Sunday, June 1, 2014

Books, Books, Books

Back from the BEA, America's largest book fair, in New York City, feeling like I have walked ten miles per day; and I probably have, also due to the fact that walking back home was faster that taking a bus stuck in traffic (the subway has not opened yet because the escalators are not working; what is this, Berlin?), what else is new?

Metadata! The big new thing is metadata, i.e. how to make sure the information about your book in catalogues contains every detail that might possibly be relevant for searches. Because, especially for small publishers, its not about distribution any more, its about discoverability.

Social Media! So, after having told us for years that publishers and authors have to be all over Social Media all the time, new advice from the hilarious panel, "Worst Social Media Marketing Tips," with Ron Hogan, Bill Barnes, Maureen Johnson, and the really funny John Scalzi, author of Redshirts, who later also signed his newest book Look In. To sum it up, re-tweet everything! Re-post everything! Every 15 minutes, if you have to! Never read anything, though. And: Win every argument by badgering everybody, especially if you are a straight white male!

============================================================

* [EXERCISE BRIEF]: Extend the blog post about the New York book fair with a few more paragraphs that pick up after its last sentence.

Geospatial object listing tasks
============================================================

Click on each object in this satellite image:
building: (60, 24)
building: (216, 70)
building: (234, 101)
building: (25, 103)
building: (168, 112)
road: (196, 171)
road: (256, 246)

============================================================

* [RESPONSE AREA]:
Yet, distribution! After years of having watched Ingram's subsidiary LightningSource cater to PoD-publishers, Baker and Taylor has teamed up with a Short-run and PoD-provider, who will get books into libraries; Bookmaster Inc. Details to follow. Speaking of LightningSource, the company will now offer standard color 70lb paper, starting in July. This is huge progress, and I will use it for our next book, Berlin 1945, which is heavy in black-and-white pictures.

Translation! While the American herd at the BEA seems to be thinning, there were quite a few international booths, not as Frankfurt, but still, such as Saudi-Arabia, Korea, Russia, Turkey, Mexico, France, and, of course, Germany, evidently the only country that still can afford to offer free chocolate. Translation grants were also a big thing, not only from German (and Austrian) into English, also from French, Russian, Romanian, Bulgarian, and Arabic, mostly for fiction. Also presenting: Amazon Crossing, a translation subsidiary of that Seattle-based Voldemort lookalike.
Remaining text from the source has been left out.